[openstack-dev] [keystone] Extending policy checking to include target entities
David Chadwick
d.w.chadwick at kent.ac.uk
Tue Jul 23 19:56:54 UTC 2013
On 23/07/2013 18:36, Adam Young wrote:
> On 07/23/2013 01:17 PM, David Chadwick wrote:
>> Of course the tricky thing is knowing which object attributes to fetch
>> for which user API requests. In the general case you cannot assume
>> that Keystone knows the format or structure of the policy rules, or
>> which attributes each will need, so you would need a specific tailored
>> context handler to go with a specific policy engine. This implies that
>> the context handler and policy engine should be pluggable Keystone
>> components that it calls, and that can be switchable as people decide
>> use different policy engines.
> We are using a model where Keystone plays the mediator, and decides what
> attributes to include. The only attributes we currently claim to
> support are
what I am saying is that, in the long term, this model is too
restrictive. It would be much better for Keystone to call a plugin
module that determines which attributes are needed to match the policy
engine that is implemented.
>
> userid
> domainid
> role_assignments: a collection of tuples (project, role)
I thought in your blog post you said "While OpenStack calls this Role
Based Access Control (RBAC) there is nothing in the mechanism that
specifies that only roles can be used for these decisions. Any attribute
in the token response could reasonably be used to provide/deny access.
Thus, we speak of the token as containing authorization attributes."
Thus the plugin should be capable of adding any attribute to the request
to the policy engine.

_Aim of the task_
Reproduce the mailing list post on extending policy checking word for word, from its subject line to its last sentence.

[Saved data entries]
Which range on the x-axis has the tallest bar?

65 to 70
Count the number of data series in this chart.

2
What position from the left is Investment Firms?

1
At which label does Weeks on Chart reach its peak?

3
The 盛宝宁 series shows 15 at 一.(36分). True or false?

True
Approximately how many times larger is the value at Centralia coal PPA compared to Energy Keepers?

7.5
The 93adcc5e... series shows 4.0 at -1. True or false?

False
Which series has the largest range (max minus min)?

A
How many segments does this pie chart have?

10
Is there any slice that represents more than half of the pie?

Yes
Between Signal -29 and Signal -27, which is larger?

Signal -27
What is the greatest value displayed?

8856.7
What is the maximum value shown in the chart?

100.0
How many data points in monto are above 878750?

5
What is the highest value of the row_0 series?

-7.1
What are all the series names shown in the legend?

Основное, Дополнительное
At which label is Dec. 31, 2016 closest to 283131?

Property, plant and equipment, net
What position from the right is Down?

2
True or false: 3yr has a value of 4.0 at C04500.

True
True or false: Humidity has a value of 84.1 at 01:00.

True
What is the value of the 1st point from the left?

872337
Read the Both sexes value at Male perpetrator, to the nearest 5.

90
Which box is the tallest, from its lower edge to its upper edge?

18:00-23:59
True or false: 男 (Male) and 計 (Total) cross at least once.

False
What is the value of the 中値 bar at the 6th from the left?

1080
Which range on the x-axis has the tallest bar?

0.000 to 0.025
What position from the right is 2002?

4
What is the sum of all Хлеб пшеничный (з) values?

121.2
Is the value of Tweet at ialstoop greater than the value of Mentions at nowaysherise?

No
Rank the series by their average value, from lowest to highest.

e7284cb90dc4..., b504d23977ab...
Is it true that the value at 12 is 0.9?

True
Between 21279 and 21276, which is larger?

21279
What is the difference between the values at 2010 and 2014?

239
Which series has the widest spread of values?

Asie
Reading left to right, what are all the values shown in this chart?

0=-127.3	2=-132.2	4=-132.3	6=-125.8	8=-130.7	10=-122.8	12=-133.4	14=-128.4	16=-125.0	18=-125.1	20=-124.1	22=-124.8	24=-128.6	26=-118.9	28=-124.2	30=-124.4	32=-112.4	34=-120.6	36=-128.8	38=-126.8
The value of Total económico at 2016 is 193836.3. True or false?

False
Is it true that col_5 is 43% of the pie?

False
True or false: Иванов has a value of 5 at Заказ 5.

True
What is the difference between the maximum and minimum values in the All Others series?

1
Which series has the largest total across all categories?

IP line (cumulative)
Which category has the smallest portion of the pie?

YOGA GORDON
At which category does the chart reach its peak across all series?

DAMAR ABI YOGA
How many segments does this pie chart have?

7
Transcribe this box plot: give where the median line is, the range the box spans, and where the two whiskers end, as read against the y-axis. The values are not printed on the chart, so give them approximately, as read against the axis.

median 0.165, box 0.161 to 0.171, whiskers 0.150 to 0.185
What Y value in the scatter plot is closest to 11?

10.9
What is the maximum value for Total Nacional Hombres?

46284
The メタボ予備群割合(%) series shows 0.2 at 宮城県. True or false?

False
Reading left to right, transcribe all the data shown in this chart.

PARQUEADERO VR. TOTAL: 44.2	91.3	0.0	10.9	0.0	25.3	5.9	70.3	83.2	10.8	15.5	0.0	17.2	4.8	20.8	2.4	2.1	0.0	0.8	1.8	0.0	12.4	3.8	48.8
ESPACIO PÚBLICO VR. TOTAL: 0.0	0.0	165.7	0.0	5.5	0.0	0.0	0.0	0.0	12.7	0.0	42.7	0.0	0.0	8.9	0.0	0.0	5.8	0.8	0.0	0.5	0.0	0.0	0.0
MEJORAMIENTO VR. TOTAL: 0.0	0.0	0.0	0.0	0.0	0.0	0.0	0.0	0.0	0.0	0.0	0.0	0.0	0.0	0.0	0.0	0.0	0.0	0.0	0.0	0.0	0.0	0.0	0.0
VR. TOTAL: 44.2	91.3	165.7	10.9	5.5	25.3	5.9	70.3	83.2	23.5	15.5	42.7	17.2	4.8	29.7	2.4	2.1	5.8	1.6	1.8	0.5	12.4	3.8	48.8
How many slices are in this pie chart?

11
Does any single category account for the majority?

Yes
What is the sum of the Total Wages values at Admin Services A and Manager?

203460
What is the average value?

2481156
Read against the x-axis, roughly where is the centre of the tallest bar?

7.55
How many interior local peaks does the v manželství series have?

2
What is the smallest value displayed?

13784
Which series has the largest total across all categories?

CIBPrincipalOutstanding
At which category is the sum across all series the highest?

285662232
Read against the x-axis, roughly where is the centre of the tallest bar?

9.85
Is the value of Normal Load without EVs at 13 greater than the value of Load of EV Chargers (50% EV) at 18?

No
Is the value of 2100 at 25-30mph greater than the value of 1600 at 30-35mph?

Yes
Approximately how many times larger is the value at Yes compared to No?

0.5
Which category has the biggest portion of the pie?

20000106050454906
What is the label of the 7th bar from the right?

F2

_Output_
[openstack-dev] [keystone] Extending policy checking to include target entities
David Chadwick
d.w.chadwick at kent.ac.uk
Tue Jul 23 19:56:54 UTC 2013
On 23/07/2013 18:36, Adam Young wrote:
> On 07/23/2013 01:17 PM, David Chadwick wrote:
>> Of course the tricky thing is knowing which object attributes to fetch
>> for which user API requests. In the general case you cannot assume
>> that Keystone knows the format or structure of the policy rules, or
>> which attributes each will need, so you would need a specific tailored
>> context handler to go with a specific policy engine. This implies that
>> the context handler and policy engine should be pluggable Keystone
>> components that it calls, and that can be switchable as people decide
>> use different policy engines.
> We are using a model where Keystone plays the mediator, and decides what
> attributes to include. The only attributes we currently claim to
> support are
what I am saying is that, in the long term, this model is too
restrictive. It would be much better for Keystone to call a plugin
module that determines which attributes are needed to match the policy
engine that is implemented.
>
> userid
> domainid
> role_assignments: a collection of tuples (project, role)
I thought in your blog post you said "While OpenStack calls this Role
Based Access Control (RBAC) there is nothing in the mechanism that
specifies that only roles can be used for these decisions. Any attribute
in the token response could reasonably be used to provide/deny access.
Thus, we speak of the token as containing authorization attributes."
Thus the plugin should be capable of adding any attribute to the request
to the policy engine.